(TEXT Opens)

Our primary aim in this review is to summarize and evaluate the literature pertaining Chinese CE
implementation experiences and compare them with the European and Japanese as well as other
worldwide experiences, to grasp similarities and differences among these geographical areas. We
also provide a brief theoretical overview of CE, its origins, its underlying or foreseen economic
models and its relationship to steady state and degrowth patterns that until now have challenged the
present models of economic development. Our final purpose in this regard is to understand to what
extent CE could be a solution to the need for reducing the environmental impacts of business-as-
usual economic systems.
This study is structured as follows: Section 2 (Materials and Methods) provides details about the
method used for literature mining and key characteristics of the studies selected for this review. The
same section also provides an outline of CE origins, principles and models, as well as its relation
with steady state, growth and degrowth patterns. Section 3 (Results) summarizes the
implementation of CE worldwide on the basis of the published experiences at micro (company or
consumer level), meso (eco-industrial parks) and macro (nations, regions, provinces and cities)
levels in production, consumption and waste sectors as well as decoupling achievements, in China,
Europe, other OECD (Japan and USA) and BRICS (Brazil, Russia, India, China, South Africa)
countries. Section 4 (Discussion) discusses the main results emerged from literature and suggests
directions for future research. Finally section 5 (Conclusions) highlights the key findings of the
2. Material and Methods
The selection of published studies was performed according to several integrated criteria: (1)

(TEXT Closes)

QUESTIONS ▸
**a.** Rewrite the review text from "levels in production, consumption" up to and including "China, South Africa)", substituting "manufacturing" for "production".
**b.** Answer these questions from the review text:
(i) Besides key characteristics of the selected studies, what does Section 2 give details about?
(ii) What example does the review text give for the meso level?
(iii) Which two countries are named as other OECD countries?
The lines that come next are from a different source than the review text.

(DATASET RECORDS Opens)

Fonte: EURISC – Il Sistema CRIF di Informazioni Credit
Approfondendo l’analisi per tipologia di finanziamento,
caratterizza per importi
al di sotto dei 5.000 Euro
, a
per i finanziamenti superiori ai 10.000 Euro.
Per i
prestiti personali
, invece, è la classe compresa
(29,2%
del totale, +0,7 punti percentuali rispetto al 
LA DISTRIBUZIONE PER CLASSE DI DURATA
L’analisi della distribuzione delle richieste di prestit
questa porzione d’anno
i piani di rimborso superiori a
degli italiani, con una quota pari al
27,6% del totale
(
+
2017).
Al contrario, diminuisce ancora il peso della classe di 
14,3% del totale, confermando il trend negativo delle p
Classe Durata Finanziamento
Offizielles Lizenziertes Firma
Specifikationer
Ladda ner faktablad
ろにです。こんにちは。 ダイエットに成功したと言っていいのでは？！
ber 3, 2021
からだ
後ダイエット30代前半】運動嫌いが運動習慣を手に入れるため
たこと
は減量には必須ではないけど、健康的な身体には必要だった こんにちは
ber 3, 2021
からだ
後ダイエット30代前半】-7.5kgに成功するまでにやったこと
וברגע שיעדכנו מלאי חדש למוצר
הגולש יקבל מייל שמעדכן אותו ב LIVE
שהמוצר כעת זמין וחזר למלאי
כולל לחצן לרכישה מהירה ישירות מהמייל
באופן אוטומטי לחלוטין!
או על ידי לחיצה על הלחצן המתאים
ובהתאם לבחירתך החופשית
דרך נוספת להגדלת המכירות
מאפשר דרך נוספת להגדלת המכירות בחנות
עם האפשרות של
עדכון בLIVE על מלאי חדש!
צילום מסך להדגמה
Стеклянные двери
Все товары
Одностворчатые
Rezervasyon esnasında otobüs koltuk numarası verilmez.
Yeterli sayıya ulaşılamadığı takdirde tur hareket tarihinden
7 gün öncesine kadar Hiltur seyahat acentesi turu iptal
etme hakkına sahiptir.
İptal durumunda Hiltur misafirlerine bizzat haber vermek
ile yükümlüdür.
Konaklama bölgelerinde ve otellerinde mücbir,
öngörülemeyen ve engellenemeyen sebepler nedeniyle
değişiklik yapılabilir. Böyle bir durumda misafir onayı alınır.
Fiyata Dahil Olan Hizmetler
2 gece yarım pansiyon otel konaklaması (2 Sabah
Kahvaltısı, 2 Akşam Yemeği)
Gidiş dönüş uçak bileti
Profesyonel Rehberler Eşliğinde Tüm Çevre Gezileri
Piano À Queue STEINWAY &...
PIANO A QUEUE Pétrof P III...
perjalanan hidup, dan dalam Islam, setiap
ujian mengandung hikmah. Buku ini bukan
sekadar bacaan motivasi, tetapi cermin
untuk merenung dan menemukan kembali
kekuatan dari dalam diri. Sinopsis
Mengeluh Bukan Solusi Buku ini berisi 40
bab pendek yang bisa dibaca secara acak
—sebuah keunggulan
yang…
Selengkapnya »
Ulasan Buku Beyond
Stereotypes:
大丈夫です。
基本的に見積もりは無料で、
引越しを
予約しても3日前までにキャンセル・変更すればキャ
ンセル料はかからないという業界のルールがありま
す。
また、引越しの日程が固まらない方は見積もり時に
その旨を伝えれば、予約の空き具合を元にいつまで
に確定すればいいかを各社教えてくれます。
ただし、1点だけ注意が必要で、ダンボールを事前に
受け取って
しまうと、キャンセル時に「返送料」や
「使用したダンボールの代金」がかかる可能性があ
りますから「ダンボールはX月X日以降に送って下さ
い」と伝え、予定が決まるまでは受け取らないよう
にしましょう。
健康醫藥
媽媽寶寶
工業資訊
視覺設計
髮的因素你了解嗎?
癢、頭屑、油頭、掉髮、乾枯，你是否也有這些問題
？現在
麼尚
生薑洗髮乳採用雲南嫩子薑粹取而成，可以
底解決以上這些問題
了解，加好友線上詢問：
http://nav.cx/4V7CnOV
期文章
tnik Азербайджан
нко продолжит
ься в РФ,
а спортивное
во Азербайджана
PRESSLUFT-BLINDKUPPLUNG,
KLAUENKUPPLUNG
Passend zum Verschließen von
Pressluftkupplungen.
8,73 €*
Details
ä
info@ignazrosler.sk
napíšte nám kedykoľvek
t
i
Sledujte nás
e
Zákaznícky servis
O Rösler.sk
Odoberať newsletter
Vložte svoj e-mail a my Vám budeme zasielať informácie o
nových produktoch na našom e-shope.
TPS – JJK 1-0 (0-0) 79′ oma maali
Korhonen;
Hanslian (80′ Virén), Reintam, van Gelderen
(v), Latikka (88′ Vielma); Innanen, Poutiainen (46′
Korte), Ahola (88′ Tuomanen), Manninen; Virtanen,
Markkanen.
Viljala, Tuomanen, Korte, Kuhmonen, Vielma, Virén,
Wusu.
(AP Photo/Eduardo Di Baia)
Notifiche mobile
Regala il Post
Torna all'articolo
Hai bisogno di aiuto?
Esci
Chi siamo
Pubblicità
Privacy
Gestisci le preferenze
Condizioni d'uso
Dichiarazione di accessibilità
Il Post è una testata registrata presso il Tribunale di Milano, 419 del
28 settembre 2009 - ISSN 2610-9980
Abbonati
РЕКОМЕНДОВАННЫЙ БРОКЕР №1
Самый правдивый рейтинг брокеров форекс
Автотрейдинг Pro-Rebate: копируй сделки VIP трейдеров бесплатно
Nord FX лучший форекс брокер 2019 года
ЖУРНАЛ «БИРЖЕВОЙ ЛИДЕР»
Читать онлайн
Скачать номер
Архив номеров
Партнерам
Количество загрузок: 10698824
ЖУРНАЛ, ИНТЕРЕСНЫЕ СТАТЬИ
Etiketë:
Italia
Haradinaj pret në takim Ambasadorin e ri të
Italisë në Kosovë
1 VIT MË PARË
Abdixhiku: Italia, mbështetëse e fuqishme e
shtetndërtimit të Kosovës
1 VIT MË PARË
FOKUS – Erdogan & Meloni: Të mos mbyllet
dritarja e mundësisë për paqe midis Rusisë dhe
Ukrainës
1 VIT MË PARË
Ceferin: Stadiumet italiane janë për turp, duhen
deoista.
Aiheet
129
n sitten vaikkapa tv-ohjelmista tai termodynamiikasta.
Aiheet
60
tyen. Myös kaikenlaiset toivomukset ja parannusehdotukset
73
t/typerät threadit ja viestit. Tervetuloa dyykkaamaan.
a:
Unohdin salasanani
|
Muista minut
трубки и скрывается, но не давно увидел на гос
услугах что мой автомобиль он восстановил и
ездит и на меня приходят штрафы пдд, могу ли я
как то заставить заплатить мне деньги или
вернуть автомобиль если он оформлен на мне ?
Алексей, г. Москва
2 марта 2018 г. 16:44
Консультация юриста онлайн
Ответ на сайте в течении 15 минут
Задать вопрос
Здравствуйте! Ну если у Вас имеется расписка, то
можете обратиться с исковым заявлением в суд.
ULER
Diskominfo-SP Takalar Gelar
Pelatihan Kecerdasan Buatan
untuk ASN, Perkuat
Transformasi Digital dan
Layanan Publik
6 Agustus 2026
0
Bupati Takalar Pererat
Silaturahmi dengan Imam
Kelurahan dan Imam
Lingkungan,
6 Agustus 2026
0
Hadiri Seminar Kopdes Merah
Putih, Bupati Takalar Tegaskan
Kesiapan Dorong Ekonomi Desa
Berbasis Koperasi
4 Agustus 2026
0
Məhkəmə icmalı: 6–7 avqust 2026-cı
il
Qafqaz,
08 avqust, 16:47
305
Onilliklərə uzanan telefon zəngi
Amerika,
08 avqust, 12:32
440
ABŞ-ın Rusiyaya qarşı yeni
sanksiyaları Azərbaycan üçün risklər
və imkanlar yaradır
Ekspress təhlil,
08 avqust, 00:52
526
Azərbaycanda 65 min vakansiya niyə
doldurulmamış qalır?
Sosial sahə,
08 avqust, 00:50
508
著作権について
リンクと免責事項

(DATASET RECORDS Closes)

COMPLETED EXERCISE ▸
**a.**
levels in manufacturing, consumption and waste sectors as well as decoupling achievements, in China,
Europe, other OECD (Japan and USA) and BRICS (Brazil, Russia, India, China, South Africa)

**b.**
(i) The method used for literature mining.
(ii) Eco-industrial parks.
(iii) Japan and USA.